$df(p)$ and $Df(p)$

Question

This is from Calculus in Manifold by Michael Spivak Chapter 4 Integration on Chains. If $f:\mathbf R^n \to \mathbf R$ is differentiable, then $Df(p)\in \wedge^1(\mathbf R^n)$. By a minor modification we therefore obtain a 1-form $df$, defined by $df(p)(v_p) = Df(p)(v)$. Let us consider in particular the 1-forms $d\pi^i$. It is customary to let $x^i$ denote the function $\pi^i$ (on $\mathbf R^3$ we often denote $x^1$, $x^2$ and $x^3$ by $x$, $y$, and $z$). This standard notation has obvious disadvantages but it allows many classical results to be expressed by formulas of equally classical appearance.

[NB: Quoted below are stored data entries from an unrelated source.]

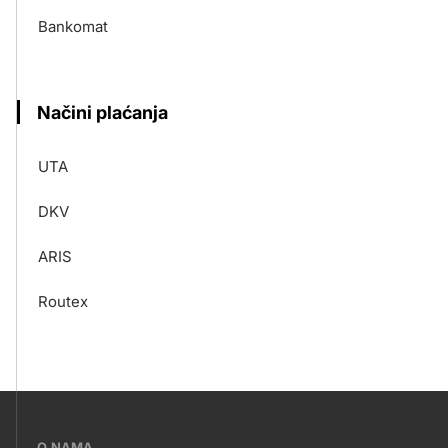
Bankomat
Načini plaćanja
UTA
DKV
ARIS
Routex
???
O NAMA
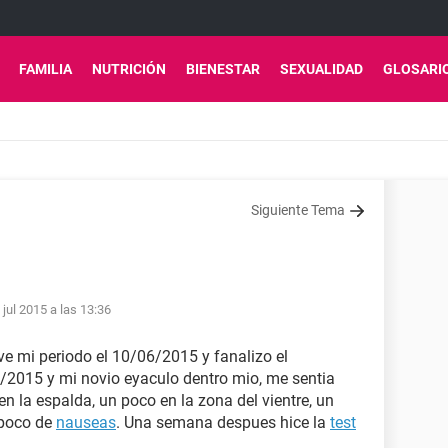
FAMILIA
NUTRICIÓN
BIENESTAR
SEXUALIDAD
GLOSARI
Siguiente Tema
 jul 2015 a las 13:36
uve mi periodo el 10/06/2015 y fanalizo el
/2015 y mi novio eyaculo dentro mio, me sentia
 en la espalda, un poco en la zona del vientre, un
 poco de
nauseas
. Una semana despues hice la
test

Since $dx^i(p)(v_p) = d\pi^i(p)(v_p) = D\pi^i(p)(v) = v^i$, we see that $dx^1(p), \ldots,dx^n(p)$ is just the dual basis to $(e_1)_p, \ldots ,(e_n)_p$. Thus every $k$-form $\omega$ can be written as $$ \omega=\sum_{i_1<\ldots<i_k} \omega_{i_1\ldots\, i_k}dx^{i_1}\wedge\ldots\wedge dx^{i_k}. $$ Spivak defines $df=\sum_{i=1}^{n}\frac{\partial f}{\partial x^i}dx^i$ and defines $Df(p)$ as derivative of $f$ at $p$. My question is what is the difference in $df(p)$ and $Df(p)$? And why will $Df(p)\in \wedge^1(\mathbf R^n)$?